Sur le front iranien
Donald Trump continue d’évoquer la possibilité de nouvelles discussions avec le régime islamique iranien, alors que le blocus américain autour du détroit d’Ormuz se poursuit.
En parallèle, le Pakistan poursuit ses efforts de médiation
Le Premier ministre Shehbaz Sharif est attendu à un forum diplomatique en Turquie après une visite officielle en Arabie saoudite, tandis que le maréchal pakistanais Asim Munir est arrivé à Téhéran pour préparer une nouvelle séquence de négociations entre Washington et Téhéran. Plusieurs acteurs régionaux tentent désormais de prolonger la trêve en cours entre les États-Unis et l’Iran et d’éviter une reprise du conflit.
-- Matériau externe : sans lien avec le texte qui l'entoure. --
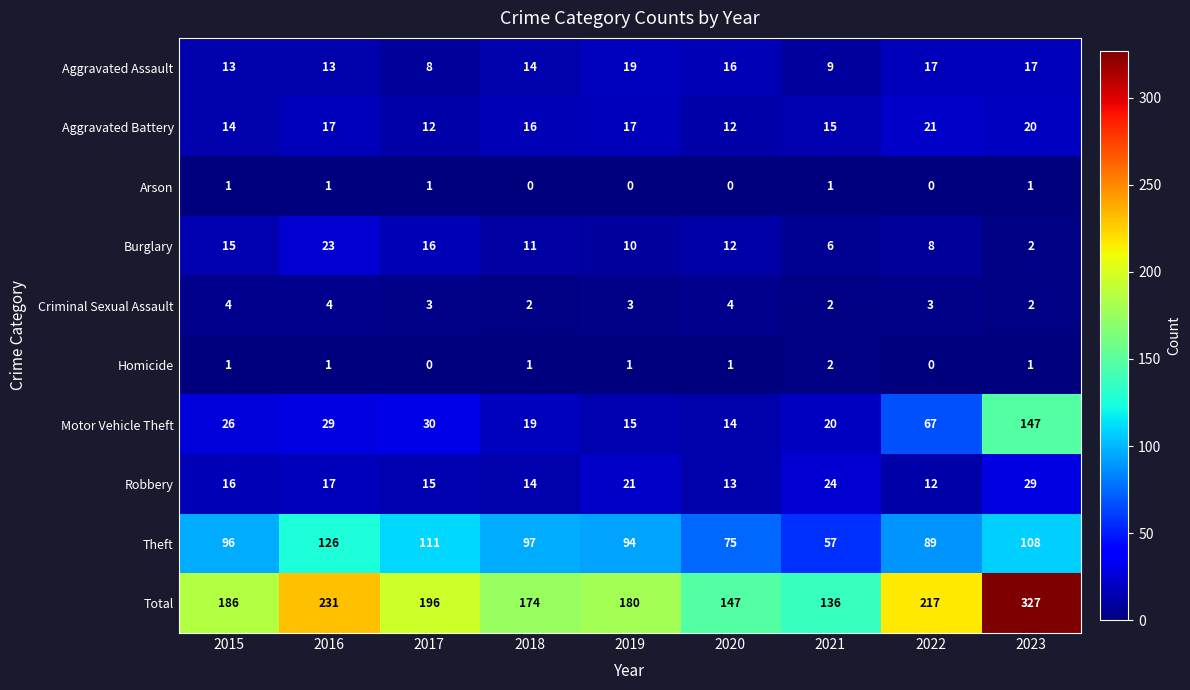

What is the total value across all series at 2016?

462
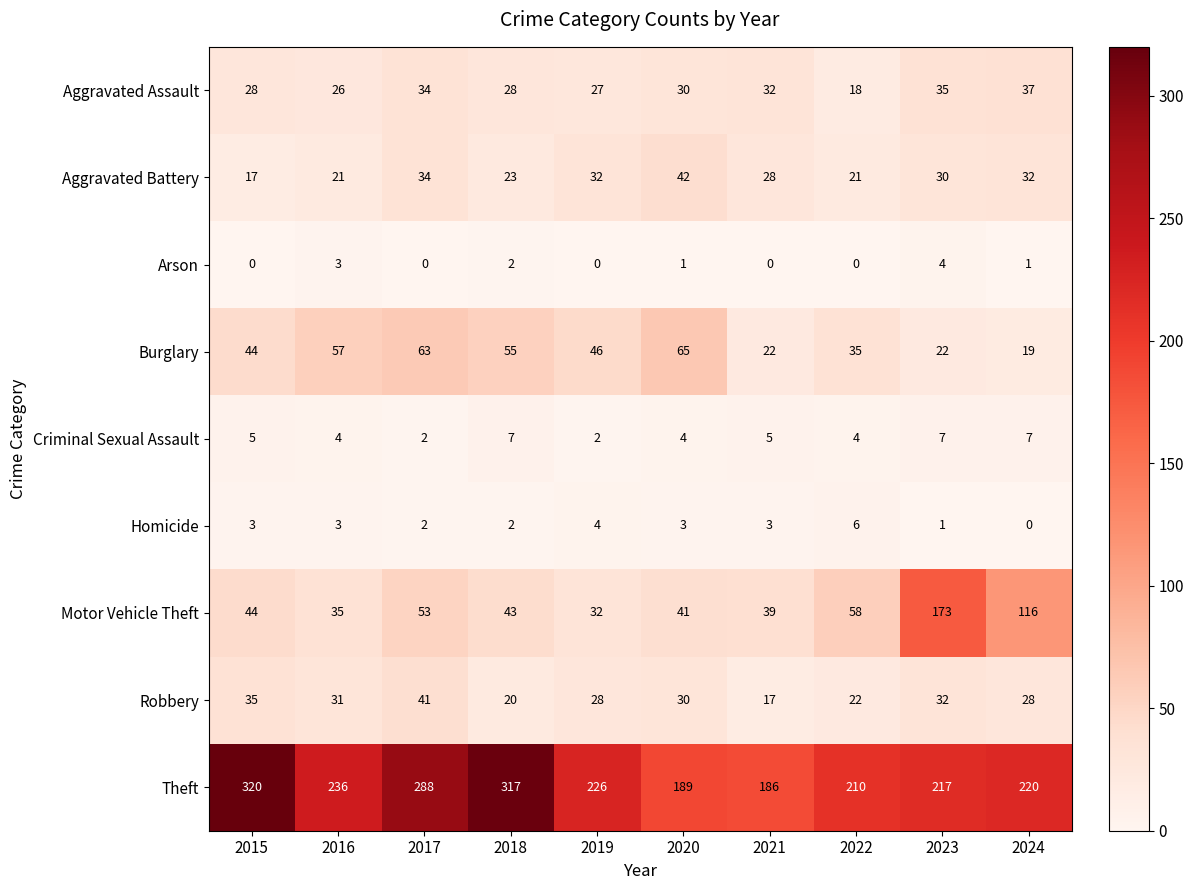

At which label is Aggravated Assault closest to 27?

2019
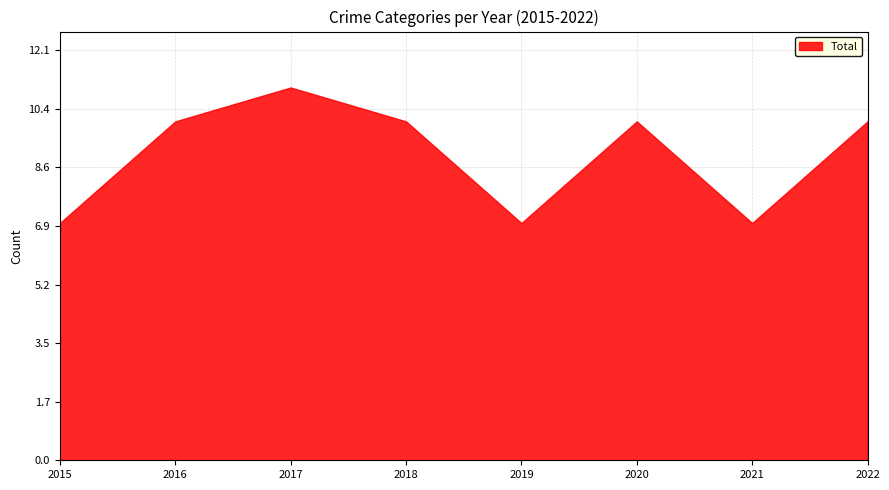

Reading left to right, transcribe all the data shown in this chart.

7	10	11	10	7	10	7	10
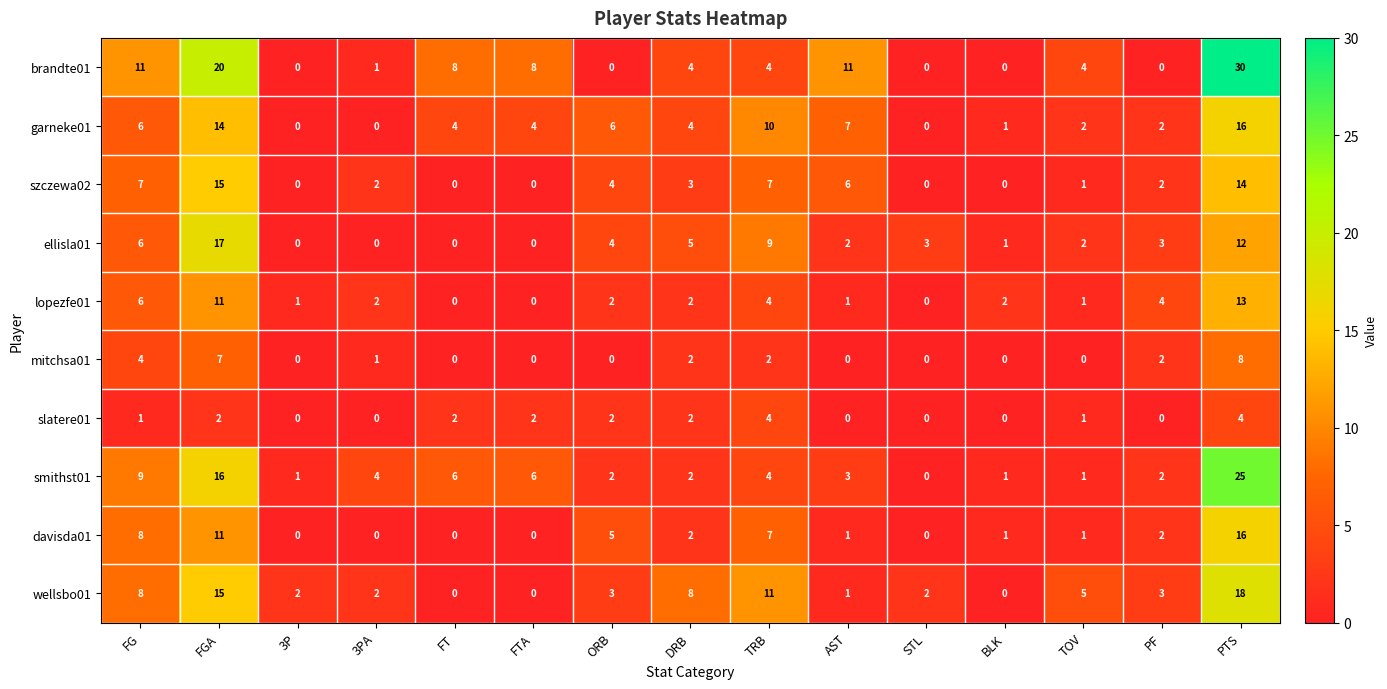

What is the average value of the szczewa02 series?

4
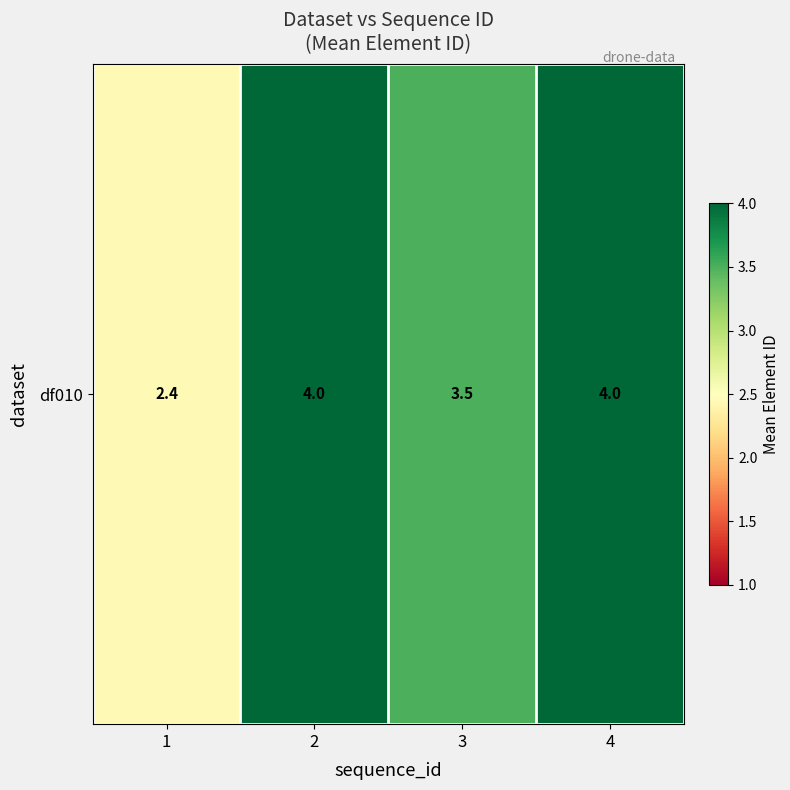

Rank the categories by value from highest to lowest.

2, 4, 3, 1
Mais cette relance diplomatique s’accompagne d’un net durcissement militaire américain. Les États-Unis ont envoyé des renforts supplémentaires au Moyen-Orient pour maintenir la pression sur l’Iran pendant les discussions, dans le cadre du dispositif déployé autour du blocus maritime. Le signal est clair : Washington parle de paix, mais continue d’installer un rapport de force militaire dans la région.
Sur le front libanais
Sur le front libanais aussi, la même contradiction domine. Une trêve pourrait être annoncée dès ce soir, mais rien n’a encore été officialisé. Pendant ce temps, des tirs intenses continuent de frapper les localités frontalières du nord d’Israël, alors même que le cabinet de sécurité israélien doit examiner la possibilité d’un cessez-le-feu avec le Liban.